*** Block opens ***

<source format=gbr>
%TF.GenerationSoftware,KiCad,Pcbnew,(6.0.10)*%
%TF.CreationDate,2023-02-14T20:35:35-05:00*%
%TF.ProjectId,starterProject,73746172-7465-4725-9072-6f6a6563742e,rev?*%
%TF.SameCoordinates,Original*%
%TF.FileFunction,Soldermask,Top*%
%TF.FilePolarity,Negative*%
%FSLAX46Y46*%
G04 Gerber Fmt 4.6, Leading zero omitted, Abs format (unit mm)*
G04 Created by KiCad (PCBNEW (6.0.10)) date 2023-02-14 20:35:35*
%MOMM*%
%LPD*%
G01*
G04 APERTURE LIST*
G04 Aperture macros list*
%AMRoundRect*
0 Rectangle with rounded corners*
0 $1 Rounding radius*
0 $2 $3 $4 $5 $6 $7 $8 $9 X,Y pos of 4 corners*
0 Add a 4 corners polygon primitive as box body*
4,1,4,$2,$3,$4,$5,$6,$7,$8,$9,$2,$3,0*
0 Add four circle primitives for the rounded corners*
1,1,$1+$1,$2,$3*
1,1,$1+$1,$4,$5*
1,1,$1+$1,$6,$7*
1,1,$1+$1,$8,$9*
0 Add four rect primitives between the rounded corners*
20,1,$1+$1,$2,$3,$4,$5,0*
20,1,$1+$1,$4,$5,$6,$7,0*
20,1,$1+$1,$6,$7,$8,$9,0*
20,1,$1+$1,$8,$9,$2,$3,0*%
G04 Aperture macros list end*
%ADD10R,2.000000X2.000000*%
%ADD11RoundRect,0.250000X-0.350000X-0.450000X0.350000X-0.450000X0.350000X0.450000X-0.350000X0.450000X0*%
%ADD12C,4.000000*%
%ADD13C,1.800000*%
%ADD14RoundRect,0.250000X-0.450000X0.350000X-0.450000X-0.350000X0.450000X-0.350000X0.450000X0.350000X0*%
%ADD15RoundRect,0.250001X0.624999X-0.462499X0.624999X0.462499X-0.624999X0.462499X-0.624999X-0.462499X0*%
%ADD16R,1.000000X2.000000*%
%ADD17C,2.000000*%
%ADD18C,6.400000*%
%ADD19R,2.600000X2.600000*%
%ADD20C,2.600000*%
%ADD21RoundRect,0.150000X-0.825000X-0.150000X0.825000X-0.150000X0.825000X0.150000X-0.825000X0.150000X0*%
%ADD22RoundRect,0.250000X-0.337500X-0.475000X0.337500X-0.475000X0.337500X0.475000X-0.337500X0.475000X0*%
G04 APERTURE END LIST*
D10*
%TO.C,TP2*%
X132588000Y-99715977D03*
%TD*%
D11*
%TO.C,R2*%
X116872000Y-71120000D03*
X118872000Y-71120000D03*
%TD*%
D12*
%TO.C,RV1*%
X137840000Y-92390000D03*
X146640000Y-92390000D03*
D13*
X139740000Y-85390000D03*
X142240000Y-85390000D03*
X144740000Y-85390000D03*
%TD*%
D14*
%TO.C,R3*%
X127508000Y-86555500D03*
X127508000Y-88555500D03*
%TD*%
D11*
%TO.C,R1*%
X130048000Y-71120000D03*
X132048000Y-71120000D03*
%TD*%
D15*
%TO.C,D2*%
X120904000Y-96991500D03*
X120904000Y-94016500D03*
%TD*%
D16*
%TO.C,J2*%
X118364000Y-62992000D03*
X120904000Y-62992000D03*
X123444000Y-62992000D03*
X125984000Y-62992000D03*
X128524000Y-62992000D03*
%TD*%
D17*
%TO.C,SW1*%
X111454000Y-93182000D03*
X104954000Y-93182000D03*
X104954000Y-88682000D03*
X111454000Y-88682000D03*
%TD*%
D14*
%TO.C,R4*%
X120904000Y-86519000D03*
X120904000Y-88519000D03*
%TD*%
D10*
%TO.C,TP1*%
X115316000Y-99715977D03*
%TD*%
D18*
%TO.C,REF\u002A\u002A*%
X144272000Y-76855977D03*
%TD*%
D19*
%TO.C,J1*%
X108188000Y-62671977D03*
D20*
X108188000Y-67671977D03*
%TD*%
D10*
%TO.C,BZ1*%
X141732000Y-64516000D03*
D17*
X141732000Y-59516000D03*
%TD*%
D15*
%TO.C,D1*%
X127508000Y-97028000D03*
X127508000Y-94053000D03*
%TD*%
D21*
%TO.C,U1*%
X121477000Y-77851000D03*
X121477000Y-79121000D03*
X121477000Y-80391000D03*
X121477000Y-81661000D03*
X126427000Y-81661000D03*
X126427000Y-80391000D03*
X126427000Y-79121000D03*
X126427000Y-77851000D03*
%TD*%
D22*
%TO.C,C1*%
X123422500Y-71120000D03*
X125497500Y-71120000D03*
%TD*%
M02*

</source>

*** Block closes ***
*** Block opens ***

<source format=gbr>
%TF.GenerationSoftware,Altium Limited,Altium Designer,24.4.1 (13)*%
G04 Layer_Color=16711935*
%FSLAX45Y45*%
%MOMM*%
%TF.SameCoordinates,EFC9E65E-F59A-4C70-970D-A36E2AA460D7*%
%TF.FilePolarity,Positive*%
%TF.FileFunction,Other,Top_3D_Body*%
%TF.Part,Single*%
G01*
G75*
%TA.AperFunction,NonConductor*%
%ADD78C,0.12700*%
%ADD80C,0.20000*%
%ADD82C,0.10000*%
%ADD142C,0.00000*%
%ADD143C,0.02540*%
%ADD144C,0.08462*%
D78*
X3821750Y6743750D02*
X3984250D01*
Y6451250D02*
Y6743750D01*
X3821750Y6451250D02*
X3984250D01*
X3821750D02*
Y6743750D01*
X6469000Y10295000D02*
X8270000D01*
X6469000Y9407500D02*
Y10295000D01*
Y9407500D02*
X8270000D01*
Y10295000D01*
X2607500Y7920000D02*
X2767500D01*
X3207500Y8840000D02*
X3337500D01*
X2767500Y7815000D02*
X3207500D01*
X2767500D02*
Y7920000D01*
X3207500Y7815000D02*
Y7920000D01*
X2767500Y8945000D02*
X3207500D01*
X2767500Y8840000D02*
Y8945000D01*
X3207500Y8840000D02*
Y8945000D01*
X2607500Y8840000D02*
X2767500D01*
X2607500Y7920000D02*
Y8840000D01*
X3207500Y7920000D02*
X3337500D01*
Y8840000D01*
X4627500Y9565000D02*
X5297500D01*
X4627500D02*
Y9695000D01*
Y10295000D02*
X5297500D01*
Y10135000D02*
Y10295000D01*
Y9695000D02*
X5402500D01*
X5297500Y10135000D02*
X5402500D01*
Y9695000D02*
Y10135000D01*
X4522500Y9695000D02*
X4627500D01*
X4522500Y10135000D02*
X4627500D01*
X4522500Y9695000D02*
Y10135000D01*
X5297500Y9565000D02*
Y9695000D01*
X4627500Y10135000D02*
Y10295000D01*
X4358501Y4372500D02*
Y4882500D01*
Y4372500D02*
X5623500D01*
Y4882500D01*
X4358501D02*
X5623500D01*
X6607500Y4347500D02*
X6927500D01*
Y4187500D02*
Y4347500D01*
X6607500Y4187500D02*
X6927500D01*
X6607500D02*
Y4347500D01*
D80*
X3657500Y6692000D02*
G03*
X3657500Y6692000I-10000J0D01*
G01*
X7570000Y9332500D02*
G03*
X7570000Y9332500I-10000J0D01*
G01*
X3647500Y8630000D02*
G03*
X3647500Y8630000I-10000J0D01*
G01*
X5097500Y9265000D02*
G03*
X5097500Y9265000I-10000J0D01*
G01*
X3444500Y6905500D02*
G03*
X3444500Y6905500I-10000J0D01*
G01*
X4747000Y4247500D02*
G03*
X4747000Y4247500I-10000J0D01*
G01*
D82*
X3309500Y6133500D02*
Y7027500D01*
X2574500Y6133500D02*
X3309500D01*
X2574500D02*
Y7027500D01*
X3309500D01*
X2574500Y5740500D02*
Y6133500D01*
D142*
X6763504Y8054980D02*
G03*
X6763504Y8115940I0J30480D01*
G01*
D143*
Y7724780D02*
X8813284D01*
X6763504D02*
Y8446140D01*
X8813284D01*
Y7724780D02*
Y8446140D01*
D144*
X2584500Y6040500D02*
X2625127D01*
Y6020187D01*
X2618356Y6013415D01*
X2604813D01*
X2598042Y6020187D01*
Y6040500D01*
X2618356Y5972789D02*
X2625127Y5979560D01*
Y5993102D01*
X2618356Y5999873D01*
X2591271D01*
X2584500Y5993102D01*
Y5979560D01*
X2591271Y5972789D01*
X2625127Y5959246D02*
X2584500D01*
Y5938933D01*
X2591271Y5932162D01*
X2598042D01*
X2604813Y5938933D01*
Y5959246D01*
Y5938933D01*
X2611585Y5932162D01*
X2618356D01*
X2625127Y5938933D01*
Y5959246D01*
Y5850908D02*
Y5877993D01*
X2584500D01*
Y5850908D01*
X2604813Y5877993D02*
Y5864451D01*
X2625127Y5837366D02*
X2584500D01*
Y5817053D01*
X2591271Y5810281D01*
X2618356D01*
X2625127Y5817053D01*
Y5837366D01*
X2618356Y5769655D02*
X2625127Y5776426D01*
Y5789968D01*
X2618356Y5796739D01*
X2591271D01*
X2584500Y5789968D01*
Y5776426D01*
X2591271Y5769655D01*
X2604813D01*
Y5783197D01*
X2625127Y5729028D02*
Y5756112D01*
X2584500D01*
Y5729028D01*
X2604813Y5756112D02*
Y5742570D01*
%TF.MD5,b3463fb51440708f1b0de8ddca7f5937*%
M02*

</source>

*** Block closes ***

**What to do:** What lines above contain the string "FilePolarity"? Copy all of them.

**Completed task:**
%TF.FilePolarity,Negative*%
%TF.FilePolarity,Positive*%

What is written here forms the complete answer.